ー日本とフィリピンのオンライン英会話サービス以外に、何か今後のプランはありますか?

加藤:ブラジルでも同じように、フィリピン人講師によるオンライン英会話をやっています。実際に私もブラジルに行き来していて、ブラジルの方たちは日本人以上に英語を求めていると感じています。

それは、英語ができるかどうかで企業の中で昇進できるかどうかが決まっていて、格差の原因の一つとなっているからです。英語ができないと、ある一定以上から登れません。

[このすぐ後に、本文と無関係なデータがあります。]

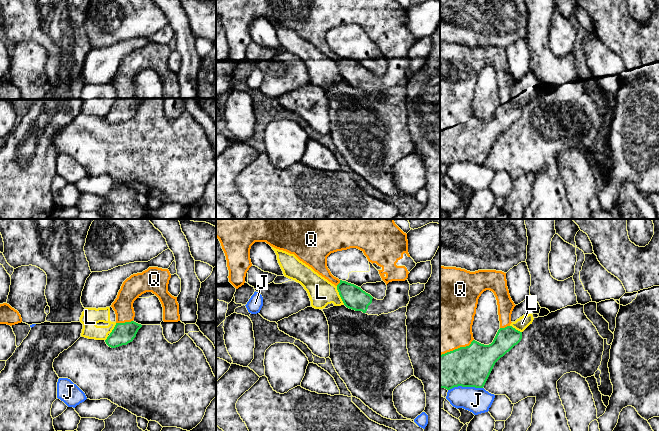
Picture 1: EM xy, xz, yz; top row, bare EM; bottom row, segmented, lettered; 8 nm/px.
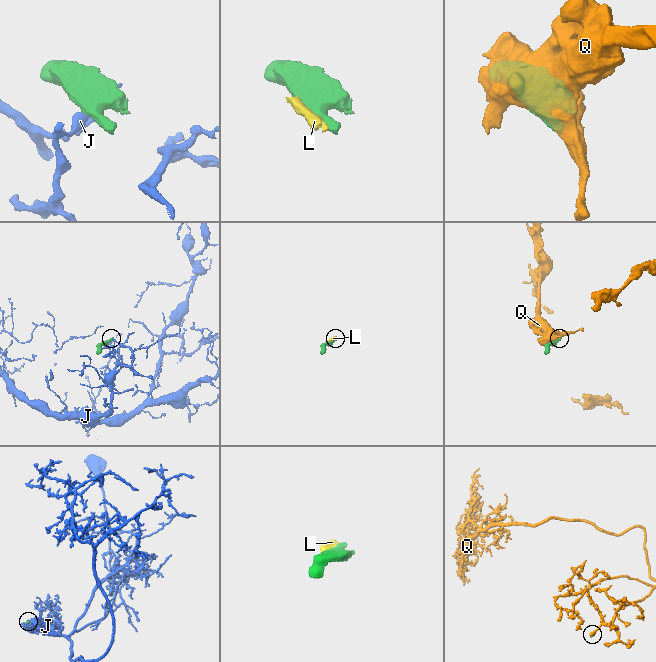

そうすると、恵まれた家の子どもたちは、小学生あるいは中学生の頃から海外に留学に行かせてもらって英語がペラペラになって帰ってきて、結局、高収入の仕事を得ています。

でも、それができない方たちというのは、授業が崩壊している学校に行って、もちろん英語も話せませないままとなってしまうのです。

それが今、世界中で起きてしまっているということです。だからこそ、自国にいながら話せるようになるサービスというのは、日本以上に求められているなと感じています。将来的にはブラジルだけではなく、他の国でもやっていきたいと思っています。

ー新サービスなどのアイディアもあれば、教えていただけますか?

加藤:「本気塾」というのを始めました。オンライン英会話の良いところは安いところですが、悪いところは個人の自主性に任されてしまっているということです。そうではなく、料金は少し高くなりますが、強制的に学習する仕組みを「本気塾」という形で作っています。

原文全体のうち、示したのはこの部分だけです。